After the welds were flattened, I took a measurement with a straight edge to see where the body hammers needed to land.


If you can see the daylight under the edge, it's about 1/16"-1/8" too low right around the patch. This is pretty normal amount of shrink after that much heat has hit the area.

Here's a shot mid-way through the process of using different hammers, pry bars, and a torch to push the metal out. The torch helps the metal move a bit easier and even shrinks some small spots when needed.



Getting better


And better, in fact it's pretty good and about as good as my skillset is capable of.


Farther back shot after wire wheeling the torch marks off.


So far, it's fairly smooth, but has some light dimples from the tools on the back side.


Along the fender shot. It should require very little filler. Probably just glaze it.


As a kind of sanity check, I put some primer down so I could block sand it out a bit and check any high spots that needed to be tapped down.
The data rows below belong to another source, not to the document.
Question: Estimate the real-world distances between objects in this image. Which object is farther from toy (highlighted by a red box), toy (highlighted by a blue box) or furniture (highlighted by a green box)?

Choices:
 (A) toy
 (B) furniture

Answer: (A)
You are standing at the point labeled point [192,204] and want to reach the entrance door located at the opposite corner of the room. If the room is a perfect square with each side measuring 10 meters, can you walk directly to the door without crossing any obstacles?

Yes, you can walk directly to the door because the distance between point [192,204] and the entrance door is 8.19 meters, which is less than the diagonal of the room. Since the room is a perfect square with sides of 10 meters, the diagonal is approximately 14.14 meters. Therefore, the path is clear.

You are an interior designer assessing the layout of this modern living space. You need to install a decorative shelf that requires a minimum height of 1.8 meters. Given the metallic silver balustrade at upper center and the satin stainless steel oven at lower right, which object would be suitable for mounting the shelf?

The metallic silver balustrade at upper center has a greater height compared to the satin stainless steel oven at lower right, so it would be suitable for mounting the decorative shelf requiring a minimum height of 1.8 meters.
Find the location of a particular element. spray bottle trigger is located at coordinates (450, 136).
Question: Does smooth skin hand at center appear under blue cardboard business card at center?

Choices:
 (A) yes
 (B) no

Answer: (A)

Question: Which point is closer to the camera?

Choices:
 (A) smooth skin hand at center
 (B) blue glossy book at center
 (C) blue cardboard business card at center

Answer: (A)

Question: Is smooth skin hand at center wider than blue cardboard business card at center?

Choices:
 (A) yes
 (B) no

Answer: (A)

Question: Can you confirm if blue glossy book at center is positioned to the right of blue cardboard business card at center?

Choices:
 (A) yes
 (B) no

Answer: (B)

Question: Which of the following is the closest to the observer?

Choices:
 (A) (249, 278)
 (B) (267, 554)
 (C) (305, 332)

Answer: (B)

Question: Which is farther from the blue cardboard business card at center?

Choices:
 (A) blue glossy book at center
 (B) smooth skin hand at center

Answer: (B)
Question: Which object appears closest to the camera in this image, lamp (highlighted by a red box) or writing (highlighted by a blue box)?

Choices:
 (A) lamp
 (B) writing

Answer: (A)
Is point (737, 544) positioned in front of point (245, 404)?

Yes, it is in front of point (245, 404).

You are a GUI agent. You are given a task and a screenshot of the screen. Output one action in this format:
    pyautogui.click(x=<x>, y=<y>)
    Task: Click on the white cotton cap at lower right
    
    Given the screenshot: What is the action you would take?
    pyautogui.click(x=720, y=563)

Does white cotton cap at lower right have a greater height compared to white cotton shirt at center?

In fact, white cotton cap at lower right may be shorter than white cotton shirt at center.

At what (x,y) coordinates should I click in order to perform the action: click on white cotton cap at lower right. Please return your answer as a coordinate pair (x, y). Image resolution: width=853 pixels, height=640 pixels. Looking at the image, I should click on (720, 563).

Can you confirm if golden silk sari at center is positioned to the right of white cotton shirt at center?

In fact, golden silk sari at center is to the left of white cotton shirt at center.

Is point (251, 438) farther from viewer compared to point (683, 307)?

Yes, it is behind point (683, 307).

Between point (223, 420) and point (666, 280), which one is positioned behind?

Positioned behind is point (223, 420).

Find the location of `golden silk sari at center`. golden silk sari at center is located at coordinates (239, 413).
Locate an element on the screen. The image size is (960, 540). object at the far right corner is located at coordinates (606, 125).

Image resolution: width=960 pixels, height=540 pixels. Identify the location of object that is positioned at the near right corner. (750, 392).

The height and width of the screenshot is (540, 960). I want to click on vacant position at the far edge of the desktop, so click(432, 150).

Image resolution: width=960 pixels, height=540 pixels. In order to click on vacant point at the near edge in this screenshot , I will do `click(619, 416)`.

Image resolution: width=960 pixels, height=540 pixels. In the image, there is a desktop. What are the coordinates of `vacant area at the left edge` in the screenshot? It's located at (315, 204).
I'll post up a few more of the finished panel tomorrow. Ran out of daylight after that one.
 
damn, that is a lot of difference in the start to finish of that body panel.
I'd say you're skills are pretty damn admirable.
 
Update 4/23/2014:

Thanks guys. I don't have any pics with the glazing compound on it cause I spilled some and got my hands all messy and didn't want to pick up my phone with sticky hands.

But I block sanded a little and found a small high spot that just got tapped down very little. Then removed all the primer and layed on a skim coat of metal glaze. I have a wide blade drywall knife I use to spread it on and blend into the edges. The thickest area is about 1/16" right on top of that earlier weld joint. Here's the top half finished up with a coat of primer on it. I still need to block sand the lower half.






 
Update: 12/5/2014

With all the rain we've been getting, it was time to clean up and organize my garage so I can make room for other stuff.

This will get wheels next week, but here's a small cabinet to hold usable scrap metal.


And three rolling cabinets. It's really helped clear up space on my work bench.